AALA連帯委と民青同盟:ASEANから平和のつくり方を学ぶ

八月十七日、兵庫県AALA連帯委員会と民青同盟兵庫県委員会は八月十七日、太田和宏准教授(神戸大学人間発達環境学研究科)を講師に、学習会「ASEANから学ぶ平和の作り方」を開きました。


太田氏は、①南シナ海問題に関連し、領土や領海の問題をどう考えるか、②ASEAN共同体の発足に至るまでの過程から何が学べるか、③アメリカや中国など様々な国がそれぞれの思惑で動き出し、この数年でアジアの状況は大きく変化している点をどう考えるのか―の三つの論点について解説しました。

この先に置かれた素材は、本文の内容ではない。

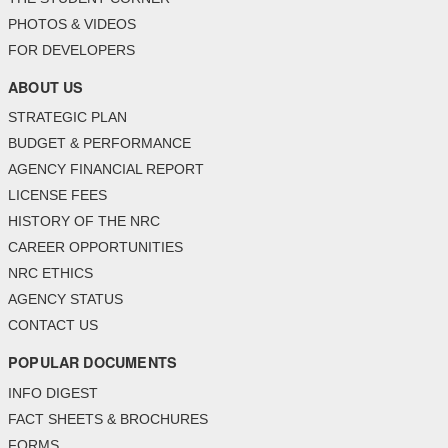
PHOTOS & VIDEOS
FOR DEVELOPERS
ABOUT US
STRATEGIC PLAN
BUDGET & PERFORMANCE
AGENCY FINANCIAL REPORT
LICENSE FEES
HISTORY OF THE NRC
CAREER OPPORTUNITIES
NRC ETHICS
AGENCY STATUS
CONTACT US
POPULAR DOCUMENTS
INFO DIGEST
FACT SHEETS & BROCHURES
FORMS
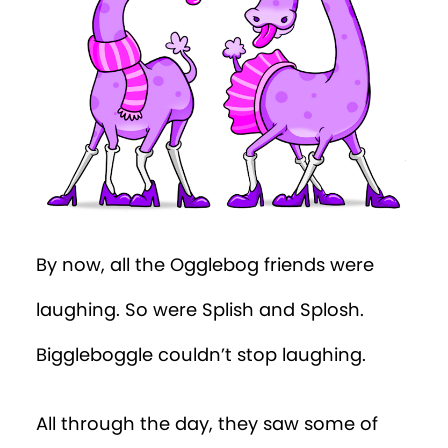
By now, all the Ogglebog friends were
laughing. So were Splish and Splosh.
Biggleboggle couldn’t stop laughing.
All through the day, they saw some of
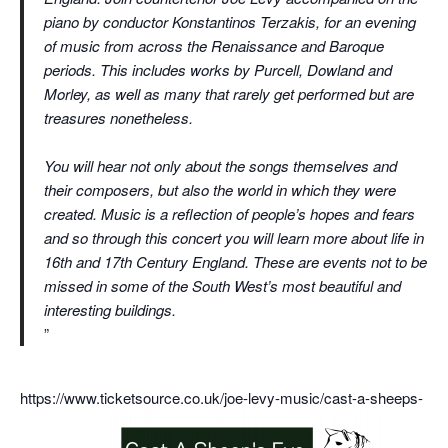
piano by conductor Konstantinos Terzakis, for an evening
of music from across the Renaissance and Baroque
periods. This includes works by Purcell, Dowland and
Morley, as well as many that rarely get performed but are
treasures nonetheless.
You will hear not only about the songs themselves and
their composers, but also the world in which they were
created. Music is a reflection of people’s hopes and fears
and so through this concert you will learn more about life in
16th and 17th Century England. These are events not to be
missed in some of the South West’s most beautiful and
interesting buildings.
https://www.ticketsource.co.uk/joe-levy-music/cast-a-sheeps-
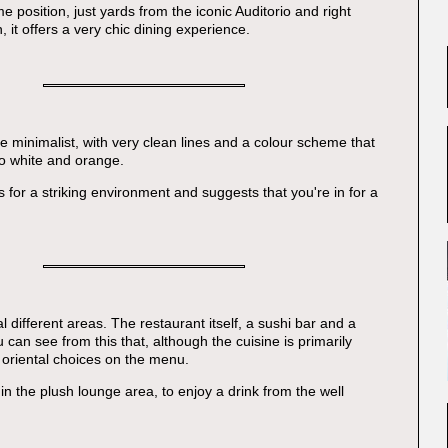
me position, just yards from the iconic Auditorio and right
 it offers a very chic dining experience.
te minimalist, with very clean lines and a colour scheme that
to white and orange.
s for a striking environment and suggests that you're in for a
 different areas. The restaurant itself, a sushi bar and a
 can see from this that, although the cuisine is primarily
e oriental choices on the menu.
in the plush lounge area, to enjoy a drink from the well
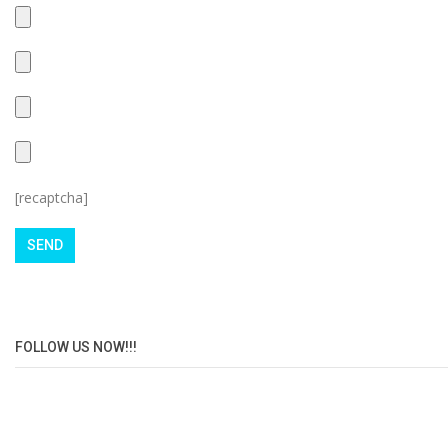
[recaptcha]
FOLLOW US NOW!!!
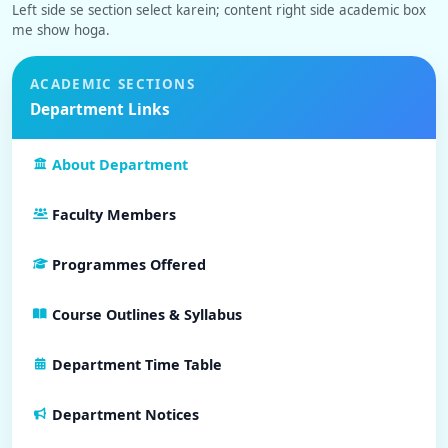
Left side se section select karein; content right side academic box
me show hoga.
ACADEMIC SECTIONS
Department Links
About Department
Faculty Members
Programmes Offered
Course Outlines & Syllabus
Department Time Table
Department Notices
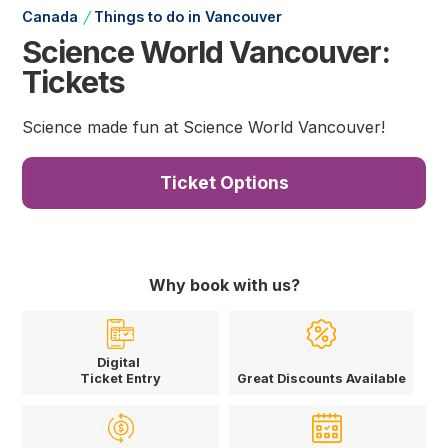
/
Canada
Things to do in Vancouver
Science World Vancouver:
Tickets
Science made fun at Science World Vancouver!
Ticket Options
Why book with us?
Digital
Ticket Entry
Great Discounts Available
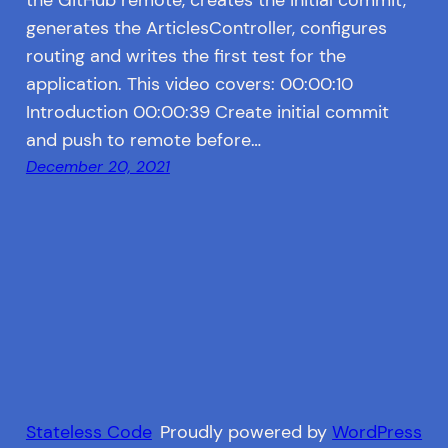
generates the ArticlesController, configures
routing and writes the first test for the
application. This video covers: 00:00:10
Introduction 00:00:39 Create initial commit
and push to remote before…
December 20, 2021
Stateless Code
Proudly powered by
WordPress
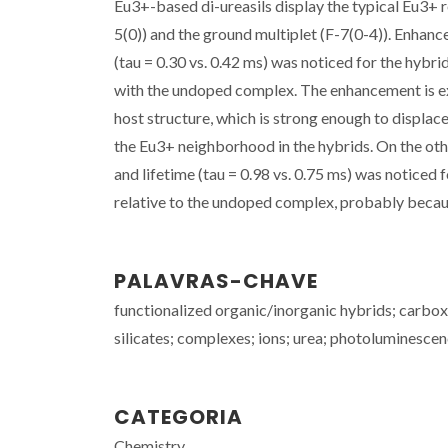
Eu3+-based di-ureasils display the typical Eu3+ r
5(0)) and the ground multiplet (F-7(0-4)). Enhanc
(tau = 0.30 vs. 0.42 ms) was noticed for the hyb
with the undoped complex. The enhancement is exp
host structure, which is strong enough to displa
the Eu3+ neighborhood in the hybrids. On the othe
and lifetime (tau = 0.98 vs. 0.75 ms) was notice
relative to the undoped complex, probably because
PALAVRAS-CHAVE
functionalized organic/inorganic hybrids; carboxy
silicates; complexes; ions; urea; photoluminesce
CATEGORIA
Chemistry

①については、現在の台湾の主張やECの発足にいたる課程でもみられたように、領有問題は棚上げにして「共同管理」という方法がよいのではないかと述べました。

②について太田氏は、「フィリピンは、心情的にはアメリカ寄りだが、スービックにあった最大のアメリカ軍基地を撤退させた。イラク戦争でフィリピン人が武力集団に捕まった時にはフィリピン人の命がかかっているとして二〇〇四年に撤退した。ベトナムはアメリカが嫌いだが、第七艦隊がベトナムに入り合同演習もしている。その一方対中関係も維持。このように様々な外交要素を使って戦略的に外交を展開している」と実例をあげて解説しました。

③については、「米中が新しい勢力図を作ろうとしている中、ASEANが主導的役割を取ろうとしています。そこにどう関わっていくかが大事だ。その時にASEAN諸国は日本に、アメリカの同盟国としては関わって欲しくないと思うだろう」と指摘しました。